On Thursday at the Supernova conference, Udi Manber Google’s VP of
Engineering talked about what
a difficult problem search is. This was followed up by Sheryl Sandberg, Google’s Global
VP of Sales and Operations, giving a presentation entitled What’s next for
Google’s History in Advertising
Sheryl started by providing a little history on Google’s approach to search
advertising. She said that “before Google advertising was focused on the advertiser,” but
when Google was developing their advertising model they started by “focusing on providing
useful information to users.” In other words, they “wanted the ads to be just as useful
as the search results.”
While I would definitely agree that Google has been very focused on creating a good
advertising experience for their users, I have to point out that the idea was not a new
one. When Google started doing this type of advertising, Overture (acquired by Yahoo) had
been delivering similar ads for years. This is why Yahoo owns patent #6,269,361 – which
Google licensed from Yahoo right before the Google IPO.
Regardless, Sheryl gave a good example of sponsored results being more relevant that
organic results, when she talked about searching for “Sunday NY Times Subscription.” This
is a query that implies a very clear user intent. In her example query, both the first
organic link and first commercial link pointed to a web-page allowing her to get a
subscription to the Sunday Times. However, the ad included a special 20% promotion that
the NY Times was running.
Extend to Content Network
After successfully delivering ads with their search results, Sheryl explained that
Google extended its advertising model to a network of non-Google content. However, they
continued to try and ensure the ads were valuable for users by contextually matching the
ads to the content. For example, if you are visiting a car site, then the AdSense ads
should be about cars. I’ve written before about how
vulnerable a source of revenue I think this is for Google.

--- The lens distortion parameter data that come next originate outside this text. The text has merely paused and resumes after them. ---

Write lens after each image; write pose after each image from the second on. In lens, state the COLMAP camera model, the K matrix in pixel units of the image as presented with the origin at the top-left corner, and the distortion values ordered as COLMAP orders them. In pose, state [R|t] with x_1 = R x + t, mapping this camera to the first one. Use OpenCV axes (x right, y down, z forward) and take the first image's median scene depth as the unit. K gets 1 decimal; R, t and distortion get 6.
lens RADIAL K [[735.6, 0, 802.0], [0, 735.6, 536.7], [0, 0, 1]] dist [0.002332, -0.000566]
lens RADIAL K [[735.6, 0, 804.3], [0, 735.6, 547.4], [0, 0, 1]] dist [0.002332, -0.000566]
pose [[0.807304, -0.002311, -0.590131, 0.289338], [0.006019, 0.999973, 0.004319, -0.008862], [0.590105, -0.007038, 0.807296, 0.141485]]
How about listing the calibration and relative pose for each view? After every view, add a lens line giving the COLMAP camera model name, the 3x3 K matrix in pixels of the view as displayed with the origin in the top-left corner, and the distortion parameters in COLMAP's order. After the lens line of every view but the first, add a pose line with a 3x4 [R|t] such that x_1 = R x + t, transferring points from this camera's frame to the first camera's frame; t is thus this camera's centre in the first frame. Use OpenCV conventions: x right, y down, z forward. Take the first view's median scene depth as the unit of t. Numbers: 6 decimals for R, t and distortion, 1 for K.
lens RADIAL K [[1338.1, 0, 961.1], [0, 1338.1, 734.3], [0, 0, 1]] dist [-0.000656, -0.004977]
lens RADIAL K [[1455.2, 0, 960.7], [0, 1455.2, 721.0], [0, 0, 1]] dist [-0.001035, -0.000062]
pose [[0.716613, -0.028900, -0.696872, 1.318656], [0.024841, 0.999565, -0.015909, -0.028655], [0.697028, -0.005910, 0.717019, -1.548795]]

What Next in Online Advertising?
Sheryl then highlighted two big changes to the way that individuals are consuming
content, neither of which will be surprising to regular readers of Read/WriteWeb:
- Social networks play a great role in user’s context
- Individuals going beyond consuming content to also creating it
She shared three key points for the future of online advertising:
- Advertisers need to get better at creating a 1:1 experience for their users. As an
example, she cited the work that Cadillac did with their MyCadillac campaign.
- Advertisements need to continue increasing personalization. This was surprising to
me, given that I don’t believe Google has publicly announced any plans to incorporate
behavioral targeting into their ad delivery system.
- Users are demanding the delivery of information to be an experience and
advertising must respond to it, just like content needs to.
While I generally agree with all three of Sheryl’s points about where online
advertising is going, I think the the use of experience is a very loaded concept.
It is important to point out that one of the things that ended up being so key for
Google, and other search engine advertising programs, was that the ads were text.This
made it much more efficient for ad agencies to create ranges of ads, ensuring that
relevant ads were consistently delivered. In fact, in some cases the internal marketing
department was able to create the text ads. To the extent that improving the
experience requires rich media ads, it may be a very difficult process to personalize
those ads – due to a more limited inventory.
What do you think about where the online ad business is heading?